# Herbert, why no more Venetos???



## Red Sox Junkie (Sep 15, 2005)

I just purchased a 2004 Litespeed Veneto and I was wondering why they are no longer made? It seems like the taller top tube combined with the shorter top tube would be a big hit with older dudes with a lot of money who want to ride ti. My guess would be the shorter wheel base pushes it out of the "relaxed geometry" category. The 2004 catalogue even says the that Veneto was a major success. Can you shed some light? Thanks!


----------



## HerbertK (Sep 23, 2004)

Red Sox Junkie said:


> I just purchased a 2004 Litespeed Veneto and I was wondering why they are no longer made? It seems like the taller top tube combined with the shorter top tube would be a big hit with older dudes with a lot of money who want to ride ti. My guess would be the shorter wheel base pushes it out of the "relaxed geometry" category. The 2004 catalogue even says the that Veneto was a major success. Can you shed some light? Thanks!

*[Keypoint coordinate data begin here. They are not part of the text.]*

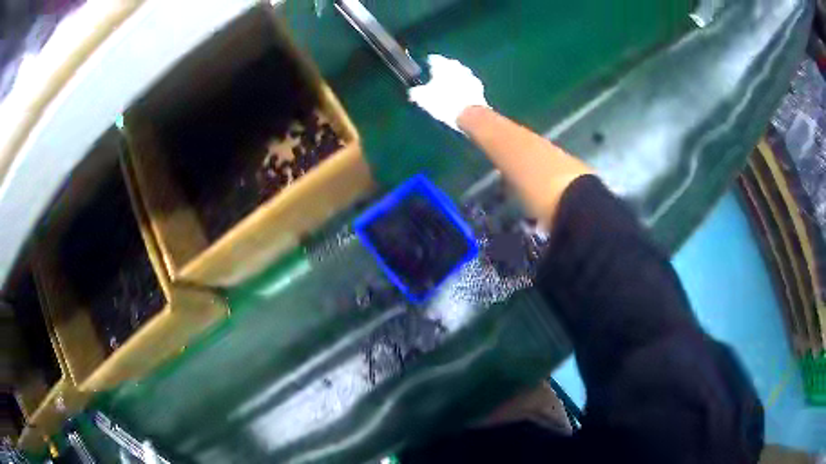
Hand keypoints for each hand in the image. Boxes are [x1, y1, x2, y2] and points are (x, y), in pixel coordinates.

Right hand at [408, 55, 488, 132]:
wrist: (469, 115)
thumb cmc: (443, 102)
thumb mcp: (423, 98)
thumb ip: (416, 92)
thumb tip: (413, 92)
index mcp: (443, 65)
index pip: (433, 59)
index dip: (428, 64)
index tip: (425, 69)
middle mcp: (457, 66)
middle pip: (448, 66)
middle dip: (443, 71)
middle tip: (436, 80)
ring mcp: (470, 75)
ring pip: (459, 74)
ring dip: (454, 79)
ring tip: (448, 89)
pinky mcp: (479, 87)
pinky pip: (468, 84)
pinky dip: (464, 88)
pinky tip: (460, 96)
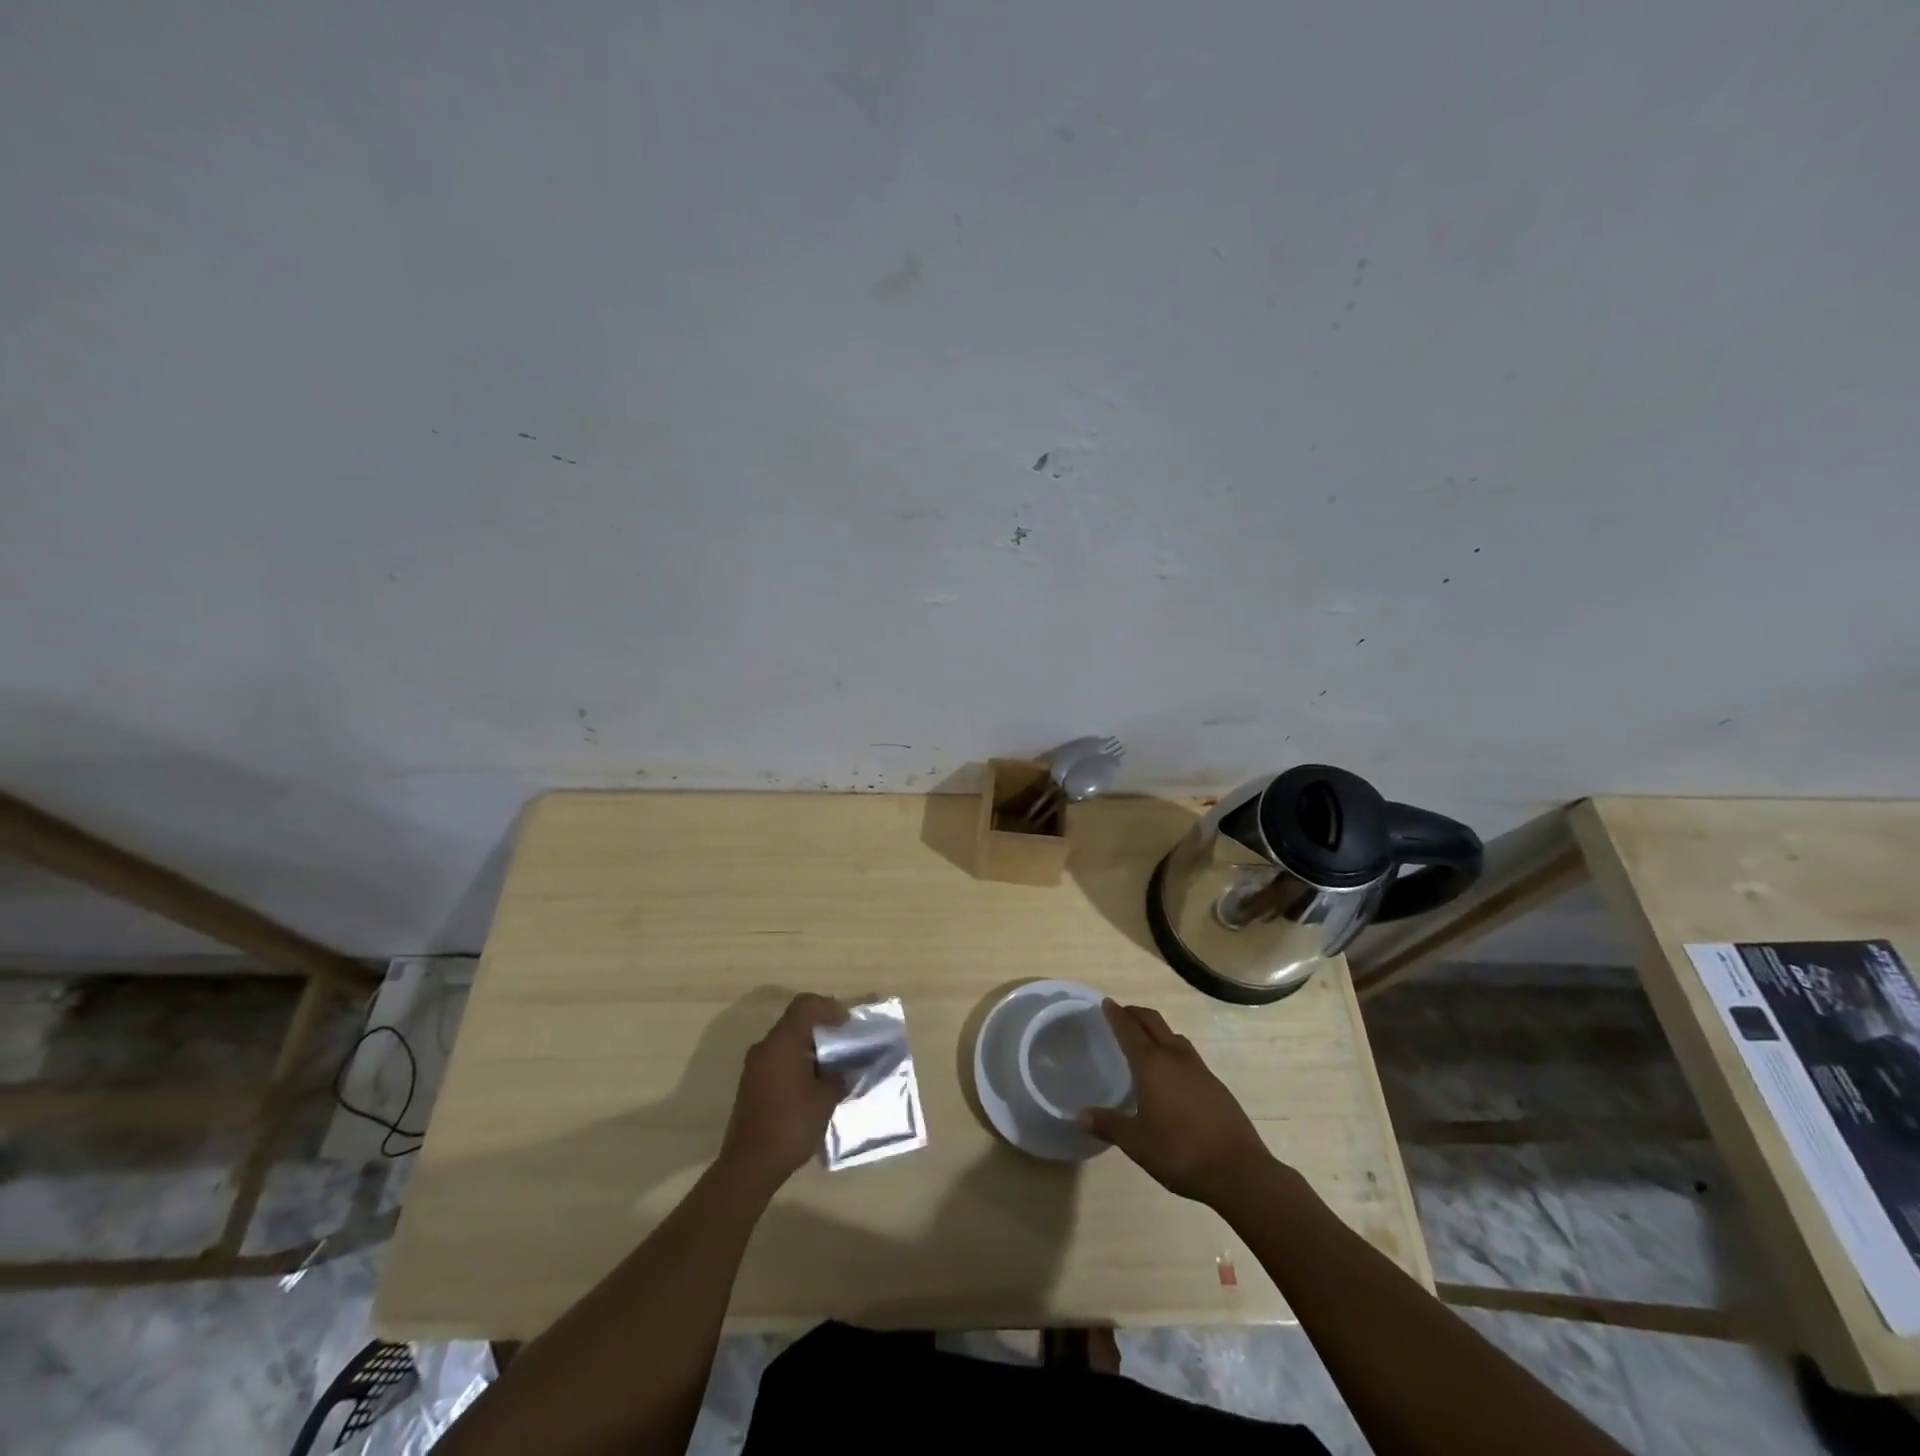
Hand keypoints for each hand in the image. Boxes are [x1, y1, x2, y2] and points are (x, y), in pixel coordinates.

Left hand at [717, 993, 847, 1193]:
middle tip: (845, 1042)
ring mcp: (755, 1065)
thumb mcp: (825, 1099)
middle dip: (822, 1027)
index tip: (848, 1024)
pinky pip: (779, 1059)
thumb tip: (845, 1069)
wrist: (749, 1165)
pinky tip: (814, 1082)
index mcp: (783, 1042)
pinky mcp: (752, 1083)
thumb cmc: (790, 1124)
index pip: (806, 1005)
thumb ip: (838, 1076)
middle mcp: (765, 1046)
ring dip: (810, 1046)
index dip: (829, 1007)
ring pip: (787, 1041)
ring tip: (833, 1065)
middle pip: (796, 1021)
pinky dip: (798, 1061)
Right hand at [1081, 1000, 1274, 1206]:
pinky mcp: (1216, 1085)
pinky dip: (1173, 1050)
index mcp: (1152, 1065)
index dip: (1116, 1015)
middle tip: (1122, 1014)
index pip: (1129, 1029)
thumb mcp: (1136, 1142)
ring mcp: (1199, 1069)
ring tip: (1146, 1040)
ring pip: (1174, 1036)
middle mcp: (1175, 1057)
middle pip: (1153, 1022)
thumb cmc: (1180, 1152)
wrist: (1239, 1171)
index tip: (1106, 1003)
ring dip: (1157, 1030)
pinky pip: (1188, 1055)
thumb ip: (1108, 1124)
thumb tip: (1079, 1114)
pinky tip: (1172, 1073)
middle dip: (1136, 1014)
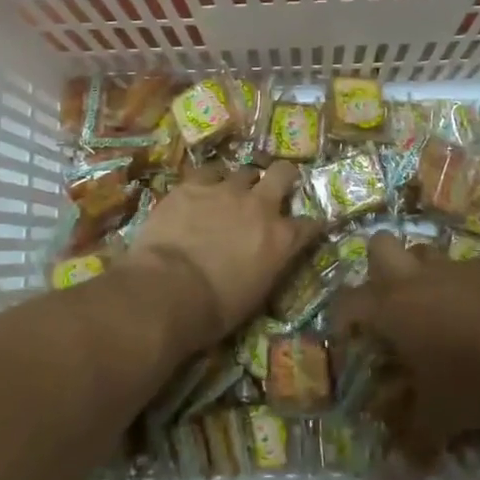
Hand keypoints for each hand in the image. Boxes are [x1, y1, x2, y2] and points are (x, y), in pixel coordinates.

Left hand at [129, 162, 321, 336]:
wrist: (168, 289)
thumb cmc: (215, 308)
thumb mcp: (256, 295)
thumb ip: (268, 267)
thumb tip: (266, 261)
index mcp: (281, 239)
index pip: (310, 225)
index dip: (310, 225)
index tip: (307, 228)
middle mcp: (260, 206)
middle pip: (283, 174)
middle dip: (283, 177)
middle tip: (275, 186)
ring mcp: (226, 190)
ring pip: (244, 171)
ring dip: (242, 182)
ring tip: (232, 192)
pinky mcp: (193, 185)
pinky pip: (208, 172)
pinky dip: (209, 180)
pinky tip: (202, 189)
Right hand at [332, 234, 479, 469]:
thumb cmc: (473, 380)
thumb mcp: (440, 418)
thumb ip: (414, 438)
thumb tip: (395, 470)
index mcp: (391, 308)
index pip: (347, 302)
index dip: (341, 319)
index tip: (348, 340)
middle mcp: (416, 278)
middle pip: (380, 246)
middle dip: (378, 268)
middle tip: (389, 304)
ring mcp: (455, 267)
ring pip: (425, 252)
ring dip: (422, 274)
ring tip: (435, 309)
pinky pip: (467, 268)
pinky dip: (466, 286)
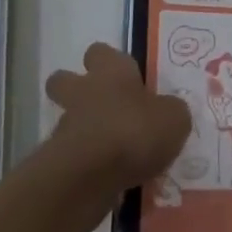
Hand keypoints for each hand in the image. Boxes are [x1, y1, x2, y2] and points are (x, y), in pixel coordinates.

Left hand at [44, 44, 190, 217]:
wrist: (89, 176)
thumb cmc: (134, 131)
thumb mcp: (174, 119)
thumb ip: (171, 111)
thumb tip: (169, 112)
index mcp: (111, 71)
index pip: (100, 52)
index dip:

It is actually quite an interesting dilemma as we build lots of custom bikes along those lines, but in stock it does not sell the same way. I guess it has to do with vanity to some degree, as people would rather have a Tuscany or Siena with that geometry versus having a bike that says "this fits me comfortable" on the toptube.
Does that make sense?

Glad to hear though that you found what worked great in the first place without having to go the custom way.

Cheers,
Herbert
Litespeed


----------



## Red Sox Junkie (Sep 15, 2005)

Thanks! It is nice to have someone from Litespeed who is easily accessable to answer these types of questions. Makes us Litespeed owners feel special!


----------



## Lamdog (Jan 11, 2006)

*What about the Blue Ridge*



HerbertK said:


> It is actually quite an interesting dilemma as we build lots of custom bikes along those lines, but in stock it does not sell the same way. I guess it has to do with vanity to some degree, as people would rather have a Tuscany or Siena with that geometry versus having a bike that says "this fits me comfortable" on the toptube.
> Does that make sense?
> 
> Glad to hear though that you found what worked great in the first place without having to go the custom way.
> ...


Hello Herbert, well along the same line what happened to the Blue Ridge from the 07 line up? There will not be a touring or cross bike from Litespeed? If it's true, that's a little dissappointing. I have an 06 Siena and loves it, but was eyeing the Blue Ridge for 07 ...


----------



## HerbertK (Sep 23, 2004)

The Blue Ridge is still very popular, but most shops don't want to have them in stock as most Blue Ridge bikes are sold as custom bikes. So we still offer bikes like Blue Ridge as touring or cross bikes, but only in the custom shop. But as people want a bike like that as a touring bike or a cross bike with all kinds of configurations it is not really possible to keep it in stock.

Cheers,

Herbert
Litespeed
www.litespeed.com


----------